Answering Machine
Megan was playing a piece called “Answering Machine.” “Do you know what an answering machine is?” I asked her.
“Well, I think I have a good idea,” she responded. “It’s like a machine where you ask a question, and it gives you the answer.”
Hmmm, I thought, that would be the Internet. “Not quite,” I told her. “Do you know what voice mail is?”
“Yes!” she was quick on this one. “It’s where there is a beep, and you leave a message.”
“Yep,” I said, “So an answering machine is like voice mail but it’s an actual machine that sits on your desk at home and connects to your phone. Wait!” I suddenly realized we might have another knowledge gap. “Do you know what a land line is?”
“Kinda. Like my grandpa has one on his wall.” She starts to demonstrate an old-fashioned phone with a crank handle. Somehow we have jumped back decades in phone technology here.
“Sort of,” I responded, thinking it was time to get back to actual piano playing. “So an answering machine is voice mail that connects to a phone that lives at your home. Make sense?”
She looked at me. “Wow. I thought this would be a lot more interesting.”
So did I, honestly.
But recently somebody asked me an interesting question. “How has your teaching changed since the pandemic? Do you teach differently in person after the deter into online lessons?”
The answer is yes.
The truth is that while I will never love online lessons, and think that they should generally be avoided except in extreme circumstances, or as an occasional save for a sick kid, online lessons made me a better teacher.
There. I said it. Online lessons made me a better teacher. Quite simply, I work deeper and slower these days. And that’s good for all of us.
For a teacher who took pride in maintaining a fast, efficient pace during lessons, Zoom was handicapping. Zoom skipped and lurched and stopped. It did not tolerate interruptions or talking while students were playing. Zoom wasn’t energetic or fun. Zoom was a stern disciplinarian, quick to put me in time out when I misbehaved. I could not burst in with my humorous comments. I couldn’t jump up and out of my chair and point to the offending place in the music. I couldn’t play duets with students to help control tempo or style. We couldn’t sit on the floor and tap rhythms while singing new rote songs. We couldn’t sing together at all. All my studio toys like magnetic boards and note flashcards and colorful felted balls for passing beats during Dalcroze activities got dusty during the months of the pandemic. Zoom was my worst enemy.

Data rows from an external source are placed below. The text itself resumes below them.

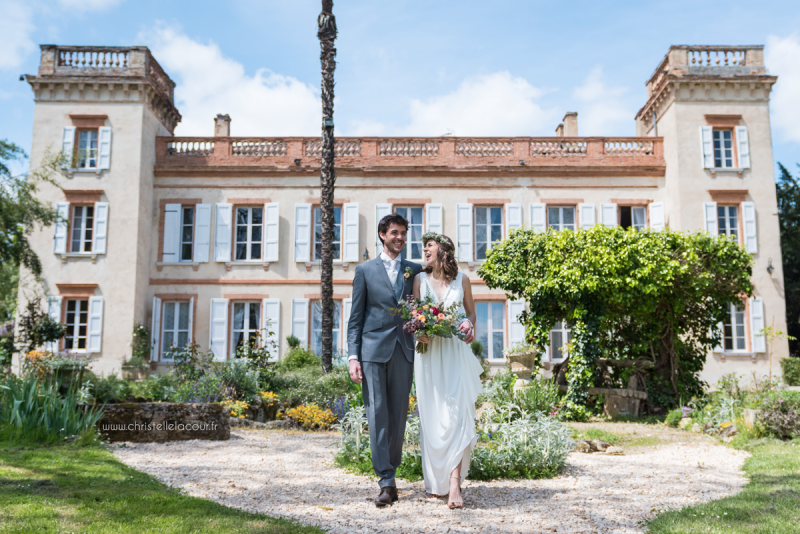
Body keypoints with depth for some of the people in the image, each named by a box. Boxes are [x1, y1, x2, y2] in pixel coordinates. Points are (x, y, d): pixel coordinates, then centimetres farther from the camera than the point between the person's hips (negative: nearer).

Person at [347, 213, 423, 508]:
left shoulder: (415, 270, 12)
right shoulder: (365, 270, 8)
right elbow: (355, 318, 5)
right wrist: (353, 356, -4)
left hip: (403, 350, 2)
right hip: (374, 350, -2)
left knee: (399, 414, 6)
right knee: (377, 413, -6)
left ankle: (390, 469, 19)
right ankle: (387, 482, -4)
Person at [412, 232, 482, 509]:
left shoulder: (461, 280, 7)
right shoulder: (421, 279, 8)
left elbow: (471, 312, 17)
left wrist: (469, 325, -4)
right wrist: (420, 332, -9)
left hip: (456, 353, -1)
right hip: (429, 353, 1)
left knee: (456, 413, -12)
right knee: (431, 416, 2)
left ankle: (454, 483, -16)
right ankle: (435, 480, 13)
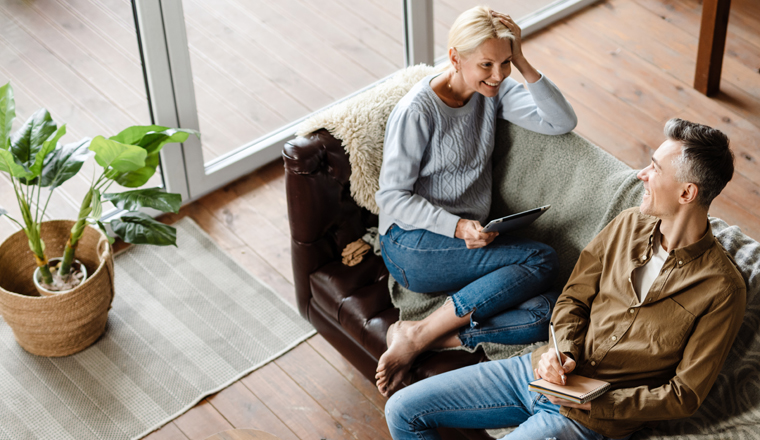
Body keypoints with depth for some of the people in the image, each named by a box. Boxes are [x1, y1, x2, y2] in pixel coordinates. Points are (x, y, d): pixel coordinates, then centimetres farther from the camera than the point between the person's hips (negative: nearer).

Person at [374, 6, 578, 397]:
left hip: (469, 241, 6)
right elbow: (392, 196, -11)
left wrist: (522, 64, -12)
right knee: (541, 260, -25)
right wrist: (456, 227, -25)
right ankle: (417, 336, -22)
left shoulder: (494, 91, 6)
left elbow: (562, 122, -1)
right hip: (412, 246, -6)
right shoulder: (417, 111, -13)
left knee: (544, 313, -22)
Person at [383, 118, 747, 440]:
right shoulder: (629, 224, 4)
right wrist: (561, 351, -10)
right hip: (545, 373, 7)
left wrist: (595, 402, -19)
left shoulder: (722, 290, -14)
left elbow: (685, 395, -11)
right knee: (402, 410, 1)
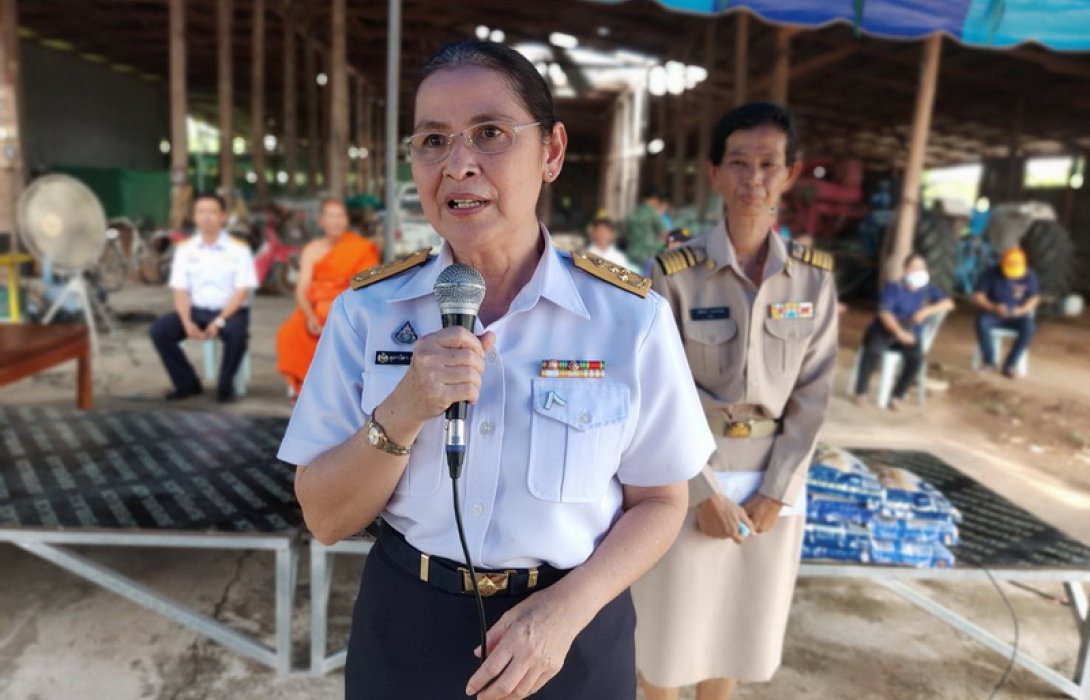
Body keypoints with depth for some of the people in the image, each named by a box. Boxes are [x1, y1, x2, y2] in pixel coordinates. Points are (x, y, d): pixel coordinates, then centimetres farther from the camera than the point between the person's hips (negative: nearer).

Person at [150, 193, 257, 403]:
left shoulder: (238, 249, -3)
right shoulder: (185, 249, 7)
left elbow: (243, 291, -8)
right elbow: (180, 290, 3)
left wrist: (219, 321, -20)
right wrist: (187, 323, -15)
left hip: (230, 311, -4)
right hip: (196, 310, 4)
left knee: (237, 333, -36)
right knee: (159, 330, -18)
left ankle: (225, 386, -10)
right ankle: (188, 383, 2)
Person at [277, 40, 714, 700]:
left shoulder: (631, 316, -14)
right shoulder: (366, 311, -9)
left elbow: (658, 502, -4)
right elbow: (326, 519, -7)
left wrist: (568, 608, -19)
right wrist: (401, 414, -24)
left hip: (569, 638, -1)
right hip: (405, 629, 2)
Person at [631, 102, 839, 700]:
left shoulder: (814, 278, -2)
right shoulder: (675, 274, -12)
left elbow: (813, 395, 0)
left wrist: (776, 492, -5)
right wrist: (703, 492, -12)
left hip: (773, 480, 3)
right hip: (685, 476, -3)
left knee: (738, 628, 19)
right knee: (669, 627, 12)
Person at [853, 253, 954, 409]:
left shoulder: (927, 288, 7)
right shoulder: (893, 287, -6)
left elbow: (948, 303, 1)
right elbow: (884, 313, -17)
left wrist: (927, 311, -17)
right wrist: (899, 331, -33)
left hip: (910, 334, 3)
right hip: (885, 330, -3)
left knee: (916, 357, -30)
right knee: (873, 350, -35)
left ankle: (897, 395, -13)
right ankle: (861, 391, -17)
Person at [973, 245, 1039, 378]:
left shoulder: (1029, 275, -4)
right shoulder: (990, 273, -10)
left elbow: (1035, 297, 4)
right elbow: (977, 297, -10)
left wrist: (1022, 309, -16)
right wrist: (993, 307, -27)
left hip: (1016, 316, 1)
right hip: (993, 314, -1)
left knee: (1029, 327, -31)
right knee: (981, 322, -35)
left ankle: (1010, 364, -20)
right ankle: (989, 361, -20)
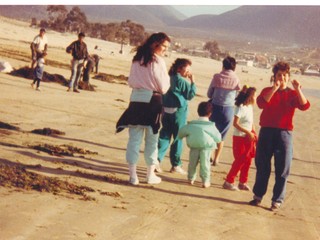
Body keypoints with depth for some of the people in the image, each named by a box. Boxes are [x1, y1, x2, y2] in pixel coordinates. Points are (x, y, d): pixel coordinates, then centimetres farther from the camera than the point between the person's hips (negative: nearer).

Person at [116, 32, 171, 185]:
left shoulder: (137, 59, 8)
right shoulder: (158, 61, -9)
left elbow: (130, 82, 14)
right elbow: (163, 87, -7)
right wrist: (167, 77, 9)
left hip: (136, 99, 5)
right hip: (152, 101, -5)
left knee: (134, 138, 6)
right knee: (152, 140, 8)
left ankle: (133, 175, 7)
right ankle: (150, 175, 16)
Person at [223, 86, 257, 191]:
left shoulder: (250, 107, 10)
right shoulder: (241, 108, -16)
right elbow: (235, 123, -22)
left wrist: (253, 134, 5)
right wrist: (248, 132, -23)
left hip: (248, 138, 8)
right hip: (239, 138, -8)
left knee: (247, 160, 10)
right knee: (240, 160, -6)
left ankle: (243, 182, 20)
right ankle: (228, 181, 3)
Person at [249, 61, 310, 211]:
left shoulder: (292, 94, 6)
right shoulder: (268, 91, 7)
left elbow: (305, 106, -12)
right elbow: (261, 103, -14)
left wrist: (298, 90, -24)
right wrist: (274, 89, -23)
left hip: (284, 133, -1)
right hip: (266, 132, 1)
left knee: (282, 170, -1)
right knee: (262, 167, 9)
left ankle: (277, 201, 6)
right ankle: (258, 196, 21)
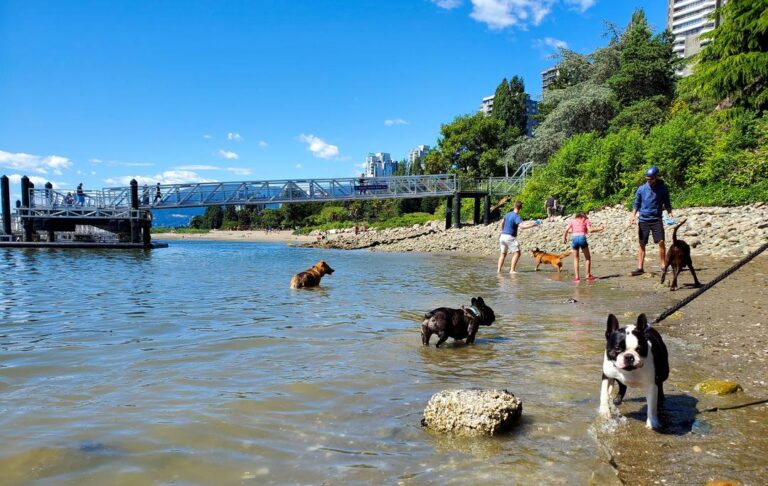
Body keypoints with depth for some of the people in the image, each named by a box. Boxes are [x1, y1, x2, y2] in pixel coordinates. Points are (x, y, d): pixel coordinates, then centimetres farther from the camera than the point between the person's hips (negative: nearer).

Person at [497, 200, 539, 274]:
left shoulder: (507, 214, 11)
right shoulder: (517, 216, -12)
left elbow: (501, 225, 19)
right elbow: (522, 226, -26)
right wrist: (532, 225, -20)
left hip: (503, 236, 8)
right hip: (510, 237, -8)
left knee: (503, 253, 16)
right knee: (517, 253, -2)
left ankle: (498, 270, 10)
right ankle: (512, 270, -9)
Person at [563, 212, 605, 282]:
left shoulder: (572, 220, 20)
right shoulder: (586, 220, 15)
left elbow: (566, 230, 8)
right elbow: (590, 230, 0)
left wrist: (564, 238, 21)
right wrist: (600, 229, 12)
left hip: (574, 238, 2)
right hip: (582, 238, -2)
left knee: (576, 259, 13)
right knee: (588, 258, 13)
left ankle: (576, 277, 6)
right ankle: (588, 276, 8)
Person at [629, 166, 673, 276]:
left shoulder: (663, 189, 2)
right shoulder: (641, 189, 3)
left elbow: (667, 203, 10)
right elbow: (636, 204, 9)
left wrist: (670, 214, -8)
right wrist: (633, 215, -5)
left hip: (656, 220, -1)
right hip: (643, 220, 1)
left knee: (661, 242, -11)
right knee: (642, 244, 2)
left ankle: (663, 264, 2)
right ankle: (640, 268, 6)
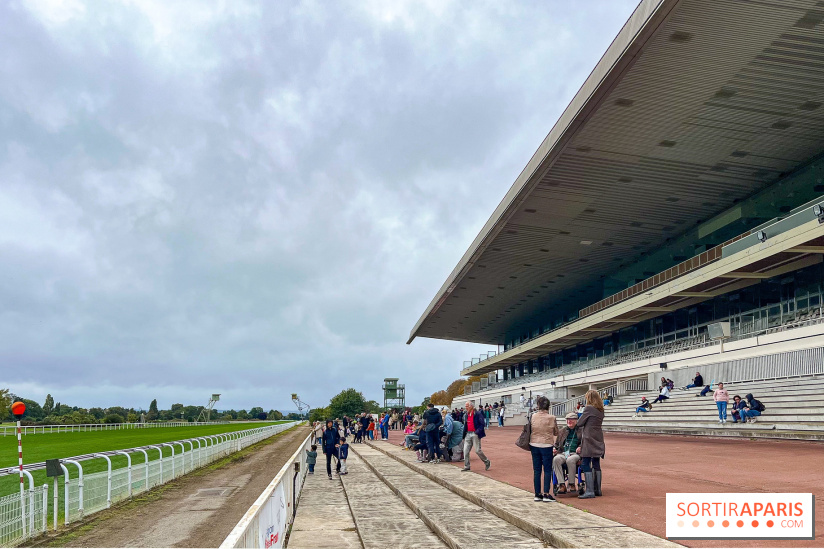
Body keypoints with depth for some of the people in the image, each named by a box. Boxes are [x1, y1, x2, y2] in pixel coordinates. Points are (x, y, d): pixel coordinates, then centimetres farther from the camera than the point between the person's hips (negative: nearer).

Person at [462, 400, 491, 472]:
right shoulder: (467, 415, 13)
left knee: (478, 450, -4)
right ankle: (466, 466, 9)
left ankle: (487, 462, 17)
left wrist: (477, 432, -21)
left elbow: (482, 424, -13)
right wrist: (464, 435, 13)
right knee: (465, 450, 2)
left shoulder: (478, 414, -10)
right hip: (468, 434, 7)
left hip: (475, 434, -7)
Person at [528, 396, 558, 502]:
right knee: (547, 470, 6)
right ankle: (546, 494, 3)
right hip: (547, 445, -2)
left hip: (534, 445, 2)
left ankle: (537, 494, 14)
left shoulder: (532, 416, -7)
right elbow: (556, 433, 2)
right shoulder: (552, 418, -10)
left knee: (536, 470, 10)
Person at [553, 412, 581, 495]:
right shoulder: (563, 430, 23)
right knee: (556, 459, -32)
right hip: (562, 453, 3)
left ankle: (571, 484, -25)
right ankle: (562, 485, -33)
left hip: (575, 453, -3)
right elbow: (556, 444, 27)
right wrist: (554, 449, 6)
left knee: (570, 460, -39)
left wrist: (581, 447, -9)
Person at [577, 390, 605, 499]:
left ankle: (590, 491, -11)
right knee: (596, 465, 13)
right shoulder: (600, 410, 11)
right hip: (598, 439, 8)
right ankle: (597, 489, 19)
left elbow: (580, 423, -7)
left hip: (589, 439, -8)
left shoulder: (589, 408, -12)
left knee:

And my best teacher. Because Zoom forced me to slow down and formulate really clear instructions (Page two. Third line. Fourth measure. Right hand second beat, what is that note?). Zoom made me wait before jumping in with my brilliant directions or half what I said would get lost in the dark underworld of the internet connection (Stop Miss Amy! I can’t understand you.). Zoom taught me to go deep with less material instead of skimming superficially across multiple ideas, to work with what I had instead of relying on my many extraneous tools and toys, and to ask questions based on what was in front of us instead of drawing on outside examples. How many measures in the first line? I ask a Little One who is still trying to define musical concepts like “line” and “measures.” What is the first note of the last measure? How many half-notes in this piece? How many beats does a half-note get? Spell me a B Major Five-Finger Position. D-flat is the same as?
What are the three sharps in the key signature? I ask an early intermediate pianist who is just learning to decipher key signatures. Who is the composer? Spell a IV chord in D major. Spell an E-flat Major Scale. What is the form of this sonatina? What is a minuet? What do you think the practice steps should be for this piece?
Debussy represents what kind of musical style? I ask a junior working on “Children’s Corner.” Can you name another Impressionist composer? What is the relative minor of F-sharp major? How did you practice this?
Do you know what an answering machine is?
It’s been four years since Covid turned our worlds upside down. For decades, folks will be studying and analyzing the effect the pandemic had both on our society at large and our individual lives. I think often about the question, what changes stuck? How did the forced isolation shift our behaviors and habits? How did the lockdown change how we work and play? What did we learn? How are we different now?
I think about this last question all the time, trying to find meaning in a world that is strangely both more complicated and more simple than it’s ever been. But when I’m listening closely, clarity comes. The act of sitting still seems very important these days. Even though we are no longer trapped and climbing the walls of our houses, evening walks remain a lifeline. Time spent with friends is precious. Soul-supporting work and practices feel essential. And it turns out, after years of propping up my teaching with gimmicks and games, I need very little to work deeply. The answers were there all along.